Word for word, set down every line of the entries below from the line with "Заказать звонок" to the line with "acusaciones que pesan en su contra, que se pe", including both, and no other line.
Top of RECORDED INFORMATION
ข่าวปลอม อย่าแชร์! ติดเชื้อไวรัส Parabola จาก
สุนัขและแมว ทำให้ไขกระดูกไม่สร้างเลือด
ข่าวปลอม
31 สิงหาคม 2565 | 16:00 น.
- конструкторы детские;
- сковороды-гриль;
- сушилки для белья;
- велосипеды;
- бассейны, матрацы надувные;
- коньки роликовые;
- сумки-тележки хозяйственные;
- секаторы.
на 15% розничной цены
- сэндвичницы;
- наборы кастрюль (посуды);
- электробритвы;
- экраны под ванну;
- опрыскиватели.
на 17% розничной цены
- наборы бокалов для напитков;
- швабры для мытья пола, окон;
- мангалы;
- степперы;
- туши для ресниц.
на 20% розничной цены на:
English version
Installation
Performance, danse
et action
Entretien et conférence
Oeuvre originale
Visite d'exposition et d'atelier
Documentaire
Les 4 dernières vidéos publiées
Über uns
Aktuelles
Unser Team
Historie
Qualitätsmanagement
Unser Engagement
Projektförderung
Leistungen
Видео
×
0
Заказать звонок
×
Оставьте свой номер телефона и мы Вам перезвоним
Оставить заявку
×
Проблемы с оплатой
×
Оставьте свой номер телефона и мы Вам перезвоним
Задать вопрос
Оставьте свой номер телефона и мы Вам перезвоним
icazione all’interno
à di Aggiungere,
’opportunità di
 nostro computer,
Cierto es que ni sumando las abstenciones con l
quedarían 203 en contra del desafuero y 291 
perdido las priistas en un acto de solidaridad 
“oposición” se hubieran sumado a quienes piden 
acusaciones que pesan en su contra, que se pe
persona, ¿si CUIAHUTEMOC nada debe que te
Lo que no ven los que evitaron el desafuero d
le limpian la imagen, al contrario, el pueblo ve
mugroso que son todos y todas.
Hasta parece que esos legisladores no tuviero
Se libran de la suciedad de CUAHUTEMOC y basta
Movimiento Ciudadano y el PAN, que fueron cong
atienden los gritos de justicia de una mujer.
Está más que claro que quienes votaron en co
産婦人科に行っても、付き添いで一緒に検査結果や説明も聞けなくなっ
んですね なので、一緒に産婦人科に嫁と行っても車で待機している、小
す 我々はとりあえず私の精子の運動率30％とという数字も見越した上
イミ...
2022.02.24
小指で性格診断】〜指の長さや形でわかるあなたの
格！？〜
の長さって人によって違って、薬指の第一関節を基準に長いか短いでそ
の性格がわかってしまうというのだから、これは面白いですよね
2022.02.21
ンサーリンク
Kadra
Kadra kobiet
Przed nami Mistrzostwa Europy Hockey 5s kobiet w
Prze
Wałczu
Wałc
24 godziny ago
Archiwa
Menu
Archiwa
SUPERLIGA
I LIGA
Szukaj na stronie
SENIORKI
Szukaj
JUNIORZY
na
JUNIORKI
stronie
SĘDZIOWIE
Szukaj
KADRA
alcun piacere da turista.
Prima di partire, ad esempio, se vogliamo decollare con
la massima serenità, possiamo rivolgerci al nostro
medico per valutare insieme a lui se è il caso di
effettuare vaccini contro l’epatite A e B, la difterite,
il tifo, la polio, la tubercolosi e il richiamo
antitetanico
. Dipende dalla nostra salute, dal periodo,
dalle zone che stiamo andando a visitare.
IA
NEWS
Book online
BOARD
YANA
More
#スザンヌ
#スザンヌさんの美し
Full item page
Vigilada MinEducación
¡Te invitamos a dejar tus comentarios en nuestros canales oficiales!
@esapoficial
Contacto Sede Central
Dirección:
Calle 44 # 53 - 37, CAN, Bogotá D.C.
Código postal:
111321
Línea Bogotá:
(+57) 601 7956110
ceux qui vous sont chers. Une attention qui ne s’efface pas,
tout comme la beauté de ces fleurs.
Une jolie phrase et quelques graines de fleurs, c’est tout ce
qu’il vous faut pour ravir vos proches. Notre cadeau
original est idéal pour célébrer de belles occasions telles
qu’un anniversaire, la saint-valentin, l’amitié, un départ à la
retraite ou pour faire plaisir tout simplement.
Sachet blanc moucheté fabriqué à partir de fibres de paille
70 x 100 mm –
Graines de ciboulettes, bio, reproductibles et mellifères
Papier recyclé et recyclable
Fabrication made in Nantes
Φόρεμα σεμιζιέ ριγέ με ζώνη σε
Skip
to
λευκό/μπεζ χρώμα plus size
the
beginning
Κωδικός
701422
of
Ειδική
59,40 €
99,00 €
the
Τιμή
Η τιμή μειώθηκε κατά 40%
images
Bottom of RECORDED INFORMATION
RESPONSE TO THE EXERCISE -
Заказать звонок
×
Оставьте свой номер телефона и мы Вам перезвоним
Оставить заявку
×
Проблемы с оплатой
×
Оставьте свой номер телефона и мы Вам перезвоним
Задать вопрос
Оставьте свой номер телефона и мы Вам перезвоним
icazione all’interno
à di Aggiungere,
’opportunità di
 nostro computer,
Cierto es que ni sumando las abstenciones con l
quedarían 203 en contra del desafuero y 291 
perdido las priistas en un acto de solidaridad 
“oposición” se hubieran sumado a quienes piden 
acusaciones que pesan en su contra, que se pe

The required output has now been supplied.